A ministerial review has recommended setting up a $5 million fund to promote the benefits of power company switching.
Although consumers would have to pay for the campaign from electricity levy funds, it would continue only if it could show it generates at least double its value in customer benefits.
The recommendation, with others that could shake up the electricity sector, confirms the view that electricity users, particularly householders, have been paying too much for power over the past 10 years.
The Government will make its decision on which recommendations to adopt after a five-week feedback period.
Energy Minister Gerry Brownlee says he is also concerned that many users do not know how easy it is to change power companies.
The Consumers Institute runs an online comparison website, Powerswitch, which has a spike in interest when electricity companies are under fire, such as when Contact Energy increased power prices and its directors' fees before last year's election.

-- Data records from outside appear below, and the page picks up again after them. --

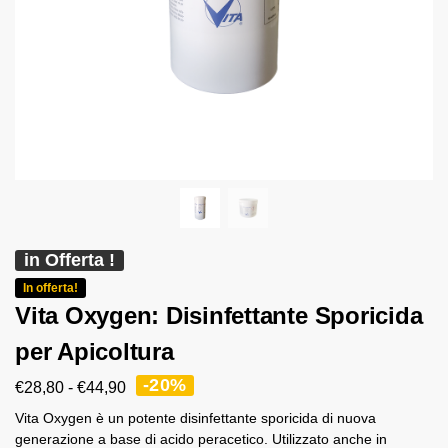
in Offerta !
In offerta!
Vita Oxygen: Disinfettante Sporicida
per Apicoltura
-20%
€
28,80
-
€
44,90
Vita Oxygen è un potente disinfettante sporicida di nuova
generazione a base di acido peracetico. Utilizzato anche in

About 35,000 customers shifted from Contact after the move, although the company's fightback has triggered bouts of sharp discounting in some regions.
Institute chief executive Sue Chetwin has welcomed the move to promote switching and said her organisation was working on plans to enable consumers to swap companies through the Powerswitch site.
Such systems work in Australia and Britain, although it would require the co-operation of all power companies.
The review also recommends the timeframe for retailers to switch customers be reduced from the existing 23 days to three days for customers with smart meters.
The six-member expert panel said price rises had been excessive.
While industrial customers pay similar average prices to Australia, the average New Zealand household pays 30 per cent more.
Heavily regulated lines charges have been largely held to the rate of inflation but gross retail margins increased sharply between 2002 and last year.
The report says price rises are mainly the result of the increased cost of gas for generating electricity after the depletion of the Maui field, a lack of competition among retailers and dry years.
Generator-retailers passed on the cost and inconvenience of last year's winter power shortage to consumers by calling for voluntary savings, avoiding the cost of paying more in spot prices.
The report recommends that power companies pay customers at least $10 a week when public conservation campaigns are started.
Although New Zealand remained vulnerable during dry years there were enough generation plants being built to ensure security of supply for the next six years.
The frequency of public conservation campaigns had created the wrong impression, the report said.
"Such perceptions create an undesirable and unnecessary level of public anxiety and increased risks and costs of business."